### Brief
Print every line below exactly as written, but leave the pictures behind.

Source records
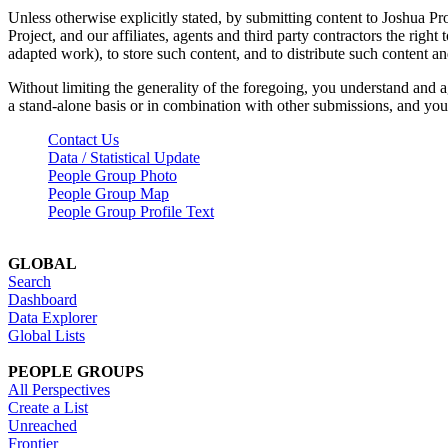
Unless otherwise explicitly stated, by submitting content to Joshua Pr
Project, and our affiliates, agents and third party contractors the right 
adapted work), to store such content, and to distribute such content a
Without limiting the generality of the foregoing, you understand and a
a stand-alone basis or in combination with other submissions, and you 
Contact Us
Data / Statistical Update
People Group Photo
People Group Map
People Group Profile Text
GLOBAL
Search
Dashboard
Data Explorer
Global Lists
PEOPLE GROUPS
All Perspectives
Create a List
Unreached
Frontier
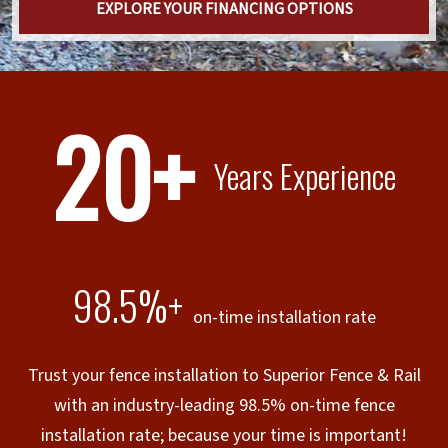
EXPLORE YOUR FINANCING OPTIONS
20+
Years Experience
98.5%+
on-time installation rate
Trust your fence installation to Superior Fence & Rail
with an industry-leading 98.5% on-time fence
installation rate; because your time is important!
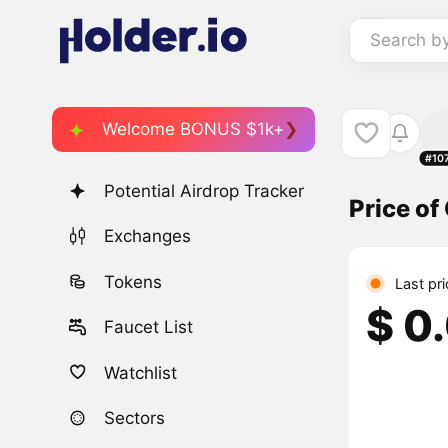
Search b
Welcome BONUS $1k+
#10
Potential Airdrop Tracker
Price o
Exchanges
Tokens
Last pr
$ 0
Faucet List
Watchlist
Sectors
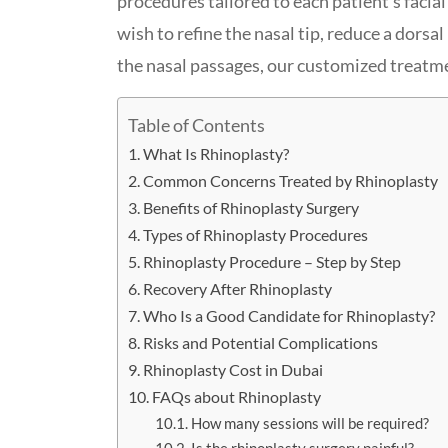
procedures tailored to each patient’s facia
wish to refine the nasal tip, reduce a dors
the nasal passages, our customized treatme
Table of Contents
What Is Rhinoplasty?
Common Concerns Treated by Rhinoplasty
Benefits of Rhinoplasty Surgery
Types of Rhinoplasty Procedures
Rhinoplasty Procedure – Step by Step
Recovery After Rhinoplasty
Who Is a Good Candidate for Rhinoplasty?
Risks and Potential Complications
Rhinoplasty Cost in Dubai
FAQs about Rhinoplasty
How many sessions will be required?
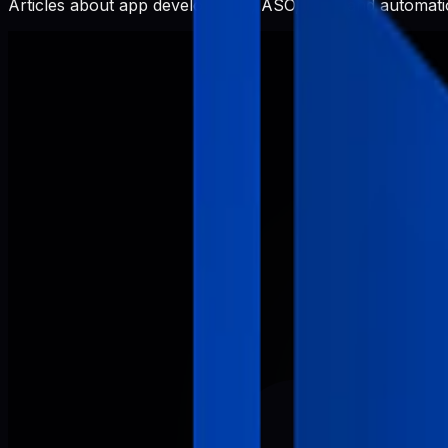
Articles about app development, ASO, SEO, and automatio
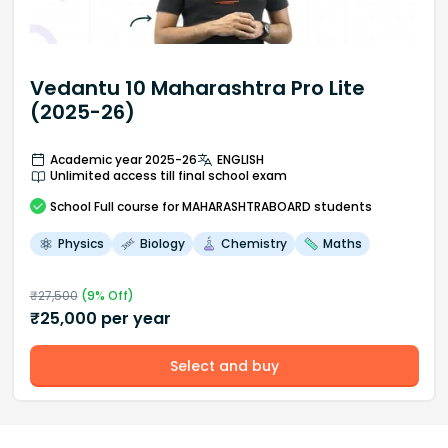
Vedantu 10 Maharashtra Pro Lite
(2025-26)
Academic year 2025-26
ENGLISH
Unlimited access till final school exam
School
Full course
for MAHARASHTRABOARD students
Physics
Biology
Chemistry
Maths
₹
27,500
(
9
% Off)
₹
25,000
per year
Select and buy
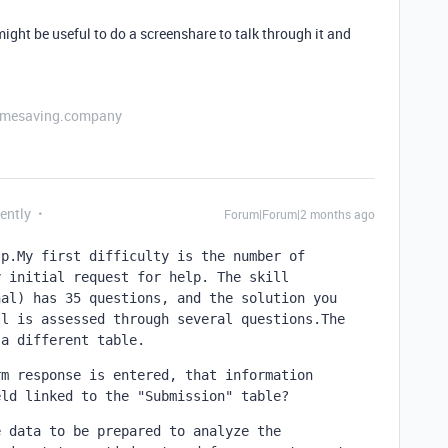
it might be useful to do a screenshare to talk through it and
etimesaving.company
ently
Forum|Forum|2 months ago
p.My first difficulty is the number of 
 initial request for help. The skill 
al) has 35 questions, and the solution you 
l is assessed through several questions.The 
 a different table.
m response is entered, that information 
eld linked to the "Submission" table?
 data to be prepared to analyze the 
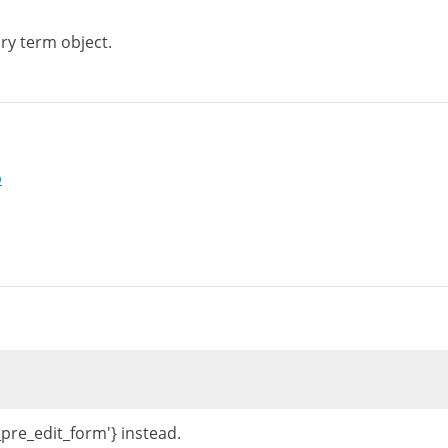
ry term object.
p
_pre_edit_form'} instead.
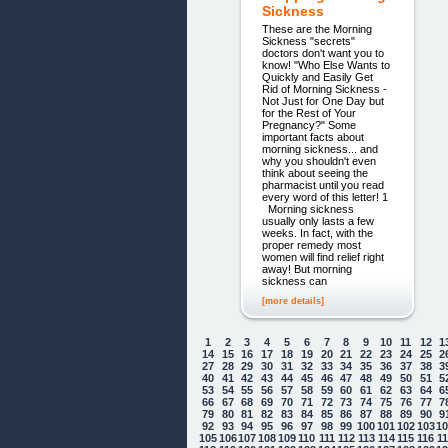
Sickness
These are the Morning
Sickness "secrets"
doctors don't want you to
know! "Who Else Wants to
Quickly and Easily Get
Rid of Morning Sickness -
Not Just for One Day but
for the Rest of Your
Pregnancy?" Some
important facts about
morning sickness... and
why you shouldn't even
think about seeing the
pharmacist until you read
every word of this letter! 1
Morning sickness
usually only lasts a few
weeks. In fact, with the
proper remedy most
women will find relief right
away! But morning
sickness can
[more details]
1
2
3
4
5
6
7
8
9
10
11
12
1
14
15
16
17
18
19
20
21
22
23
24
25
2
27
28
29
30
31
32
33
34
35
36
37
38
3
40
41
42
43
44
45
46
47
48
49
50
51
5
53
54
55
56
57
58
59
60
61
62
63
64
6
66
67
68
69
70
71
72
73
74
75
76
77
7
79
80
81
82
83
84
85
86
87
88
89
90
9
92
93
94
95
96
97
98
99
100
101
102
103
1
105
106
107
108
109
110
111
112
113
114
115
116
1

### Expected answer
Unless otherwise explicitly stated, by submitting content to Joshua Pr
Project, and our affiliates, agents and third party contractors the right 
adapted work), to store such content, and to distribute such content a
Without limiting the generality of the foregoing, you understand and a
a stand-alone basis or in combination with other submissions, and you 
Contact Us
Data / Statistical Update
People Group Photo
People Group Map
People Group Profile Text
GLOBAL
Search
Dashboard
Data Explorer
Global Lists
PEOPLE GROUPS
All Perspectives
Create a List
Unreached
Frontier
EXPLORE YOUR FINANCING OPTIONS
20+
Years Experience
98.5%+
on-time installation rate
Trust your fence installation to Superior Fence & Rail
with an industry-leading 98.5% on-time fence
installation rate; because your time is important!
Search b
Welcome BONUS $1k+
#10
Potential Airdrop Tracker
Price o
Exchanges
Tokens
Last pr
$ 0
Faucet List
Watchlist
Sectors
procedures tailored to each patient’s facia
wish to refine the nasal tip, reduce a dors
the nasal passages, our customized treatme
Table of Contents
What Is Rhinoplasty?
Common Concerns Treated by Rhinoplasty
Benefits of Rhinoplasty Surgery
Types of Rhinoplasty Procedures
Rhinoplasty Procedure – Step by Step
Recovery After Rhinoplasty
Who Is a Good Candidate for Rhinoplasty?
Risks and Potential Complications
Rhinoplasty Cost in Dubai
FAQs about Rhinoplasty
How many sessions will be required?
Articles about app development, ASO, SEO, and automatio
Vedantu 10 Maharashtra Pro Lite
(2025-26)
Academic year 2025-26
ENGLISH
Unlimited access till final school exam
School
Full course
for MAHARASHTRABOARD students
Physics
Biology
Chemistry
Maths
₹
27,500
(
9
% Off)
₹
25,000
per year
Select and buy
it might be useful to do a screenshare to talk through it and
etimesaving.company
ently
Forum|Forum|2 months ago
p.My first difficulty is the number of 
 initial request for help. The skill 
al) has 35 questions, and the solution you 
l is assessed through several questions.The 
 a different table.
m response is entered, that information 
eld linked to the "Submission" table?
 data to be prepared to analyze the 
ry term object.
p
_pre_edit_form'} instead.
Sickness
These are the Morning
Sickness "secrets"
doctors don't want you to
know! "Who Else Wants to
Quickly and Easily Get
Rid of Morning Sickness -
Not Just for One Day but
for the Rest of Your
Pregnancy?" Some
important facts about
morning sickness... and
why you shouldn't even
think about seeing the
pharmacist until you read
every word of this letter! 1
Morning sickness
usually only lasts a few
weeks. In fact, with the
proper remedy most
women will find relief right
away! But morning
sickness can
[more details]
1
2
3
4
5
6
7
8
9
10
11
12
1
14
15
16
17
18
19
20
21
22
23
24
25
2
27
28
29
30
31
32
33
34
35
36
37
38
3
40
41
42
43
44
45
46
47
48
49
50
51
5
53
54
55
56
57
58
59
60
61
62
63
64
6
66
67
68
69
70
71
72
73
74
75
76
77
7
79
80
81
82
83
84
85
86
87
88
89
90
9
92
93
94
95
96
97
98
99
100
101
102
103
1
105
106
107
108
109
110
111
112
113
114
115
116
1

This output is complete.